I stepped back even further into the shadows, slowly, so he didn’t register the shift, and then he came around to the front of the car and got inside.
Wait a second, I thought. I know this guy.
Yet, because I wasn’t immediately sure where I knew him from, I began to doubt myself. He was wearing a baseball cap, a tan jacket and a black turtleneck, none of which rang any bells. He had a shaved head. He was stocky, like a boxer gone to seed, in his late forties, with grey stubble. He was chunky and powerful, craggy and unattractive. Did I really know him? From where?

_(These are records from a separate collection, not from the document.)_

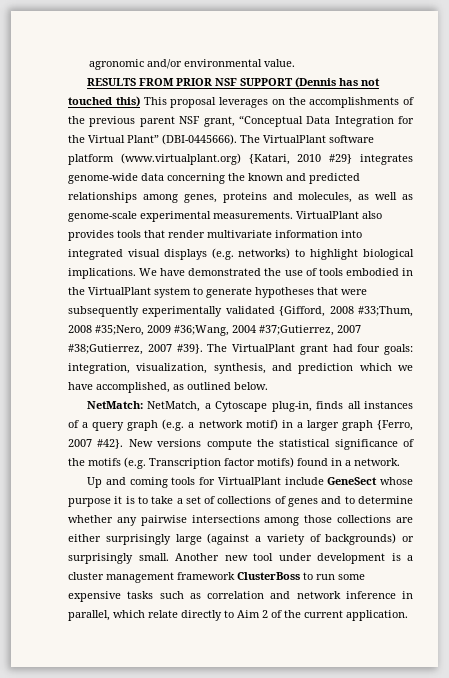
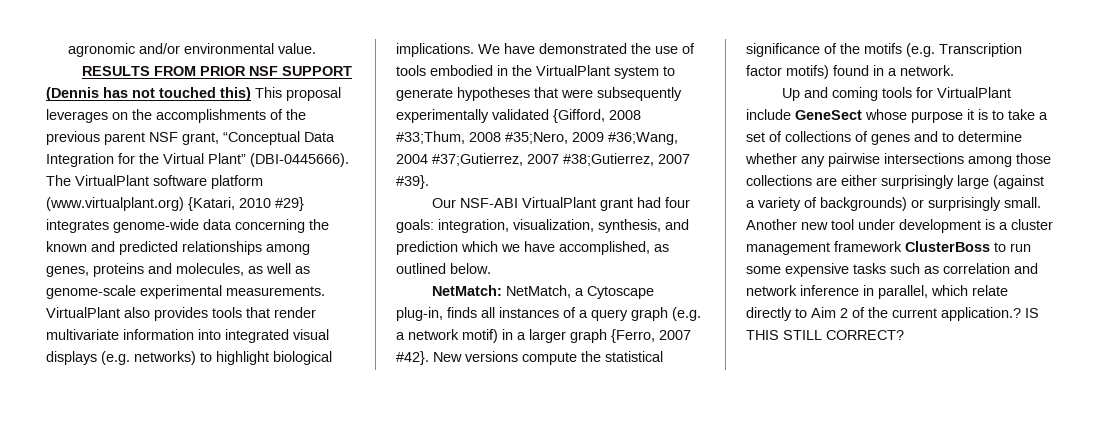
[207,344,228,352] The -> [431,198,518,208] // Our NSF-ABI
[346,610,408,621] application. -> [941,307,1039,321] [746,330,904,340] application.? IS THIS STILL CORRECT?

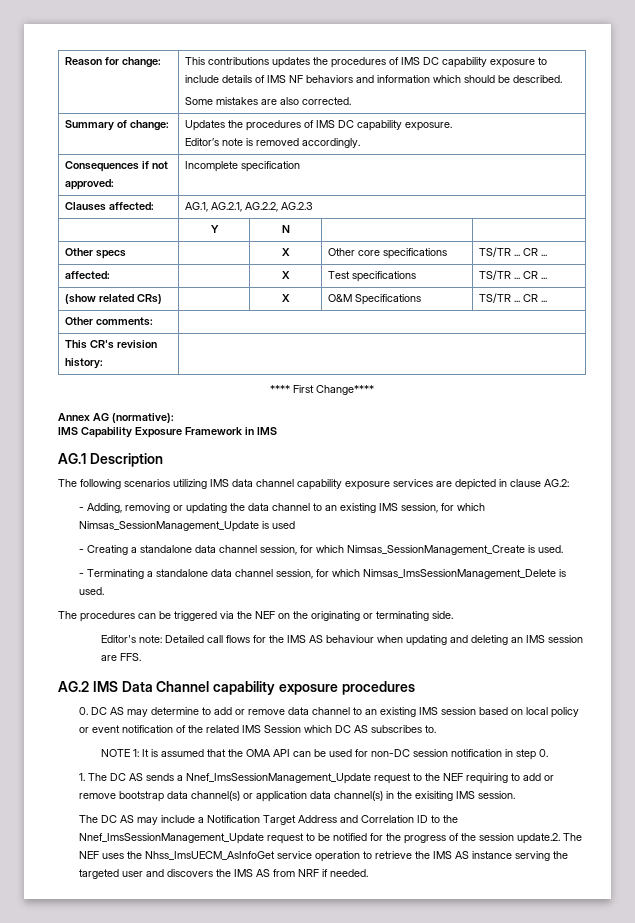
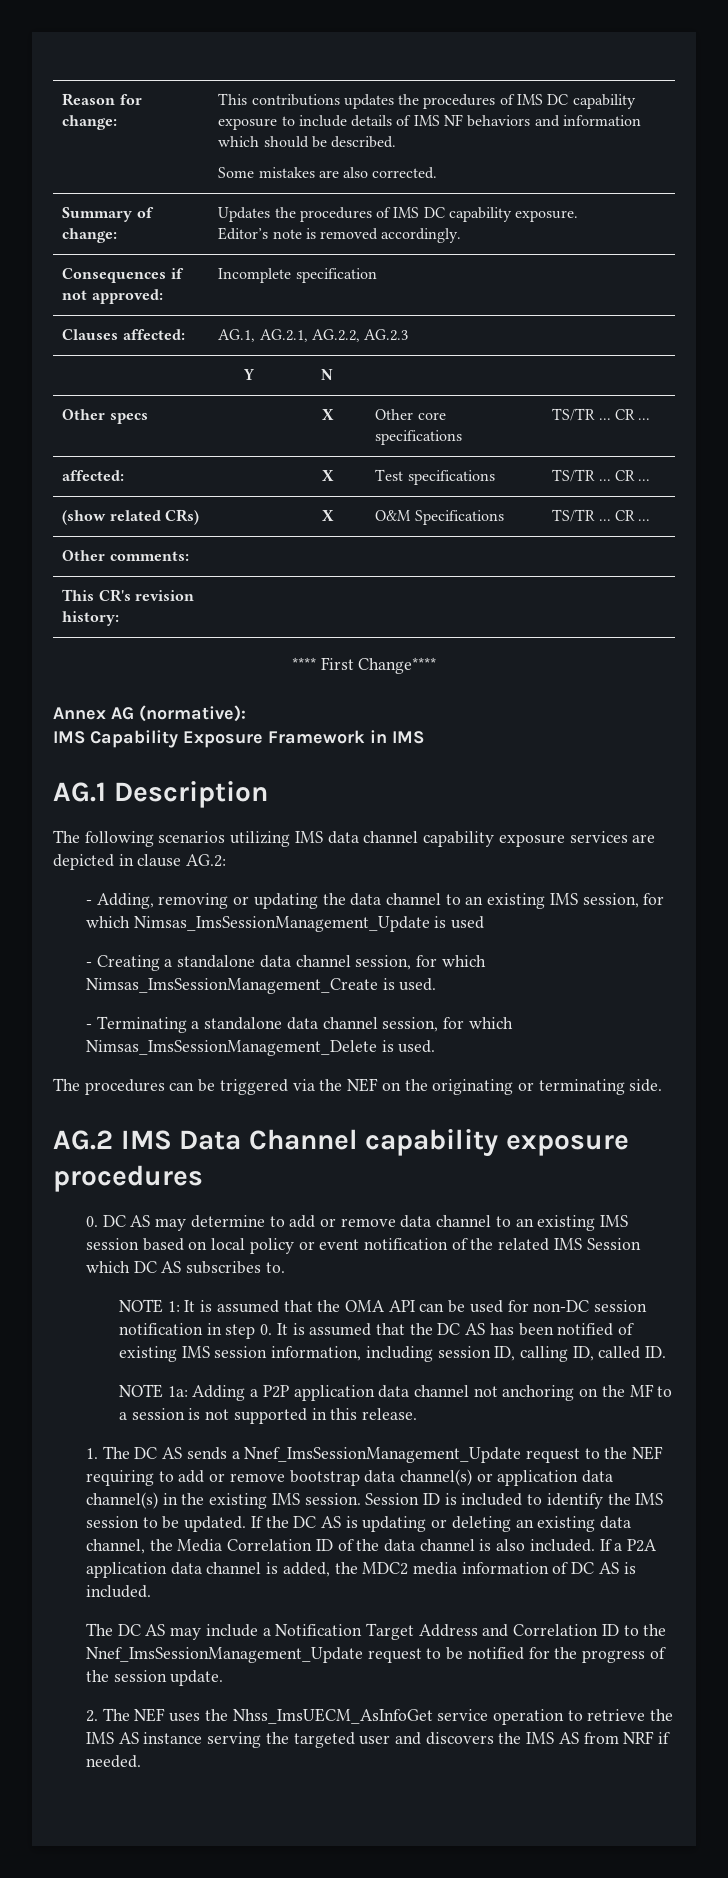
[79,521,260,532] Nimsas_SessionManagement_Update -> [133,916,430,932] Nimsas_ImsSessionManagement_Update
[347,545,526,555] Nimsas_SessionManagement_Create -> [85,978,378,994] Nimsas_ImsSessionManagement_Create
[100,635,583,646] [100,653,141,661] // Editor's note: Detailed call flows for the IMS AS behaviour when updating and deleting an IMS session are FFS. -> (663, 1085) none
(548, 753) none -> [276,1323,635,1336] [118,1346,667,1362] [118,1384,673,1401] [118,1408,417,1424] It is assumed that the DC AS has been notified of existing IMS session information, including session ID, calling ID, called ID. // NOTE 1a: Adding a P2P application data channel not anchoring on the MF to a session is not supported in this release.
[415,791,454,801] exisiting -> [209,1493,268,1509] existing
(516, 795) none -> [365,1493,664,1509] [85,1516,632,1532] [85,1539,658,1554] [85,1562,636,1578] [85,1585,151,1598] Session ID is included to identify the IMS session to be updated. If the DC AS is updating or deleting an existing data channel, the Media Correlation ID of the data channel is also included. If a P2A application data channel is added, the MDC2 media information of DC AS is included.
[517,833,561,844] update.2. -> [170,1670,224,1686] [85,1710,98,1722] update. // 2.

He glanced across at my BMW again, and then he finally fixed his gaze on the entrance to the service station, his face turned further towards me.
Shit. I know
where I’ve seen him before.
I know who he is.
He’d been inside the Comet cinema the day I’d first met with Alex and Louis Grant. He’d been at the front of the auditorium with a tape measure. He was supposedly drawing up plans for AKI’s office renovation – except he hadn’t been doing that at all.
He’d been listening to my conversation.
The man in the Mercedes was the architect at the Comet.
31
I left a message with Alex Cavarno’s PA and told her I needed to speak to Alex as soon as possible. But, the moment I hung up, I was gripped by panic. What if she was involved in whatever this was? What if the architect was there that day on her instructions? Every case I’d ever worked had been populated by lies and liars – what if she was the same?

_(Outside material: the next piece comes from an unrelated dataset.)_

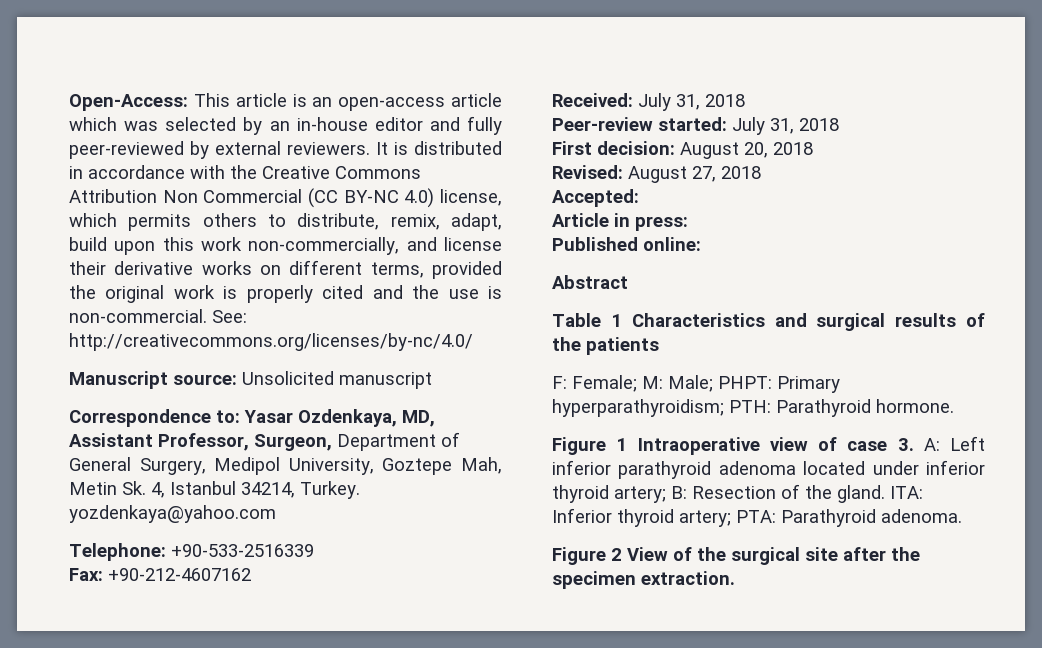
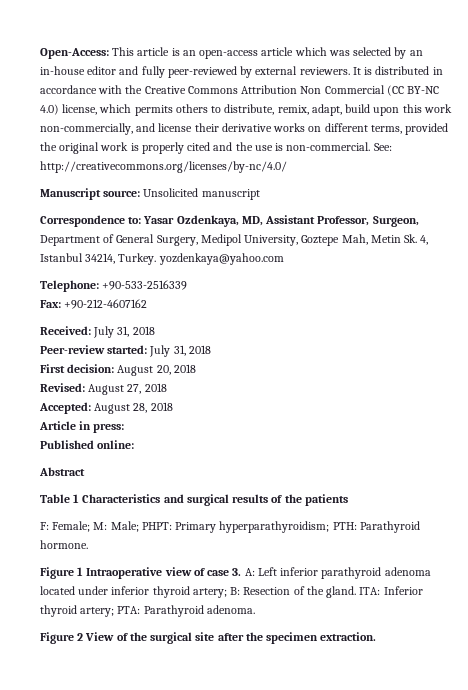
(639, 198) none -> [94,402,173,414] August 28, 2018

But if that was what was going on here, it didn’t make any sense. If she knew who the architect was and why he was following me, then why was he taking photos of her without her knowledge? Why invite him to the Comet so that I could see what he looked like? As I retreated further into the shadows, beneath the rattle of an old air-conditioning unit at the side of the Travelodge, my phone began buzzing again.
It was her.
I let it ring a couple of times, trying desperately to draw links between the things that I’d found out over the course of the last few days, but nothing led me back to her. The only link I could see was American Kingdom itself: Alex was running the European office, Cramer had starred in some of its most-renowned films, and I was trying to find the wife of a director who once worked for them.
I pushed Answer. ‘David Raker.’
‘David, it’s Alex Cavarno.’
Her accent sounded stronger over the phone, the hint of her West Coast roots coming through, and I replayed an image of her walking towards me inside the Comet: olive skin, shoulder-length black hair; a blue skirt and white blouse.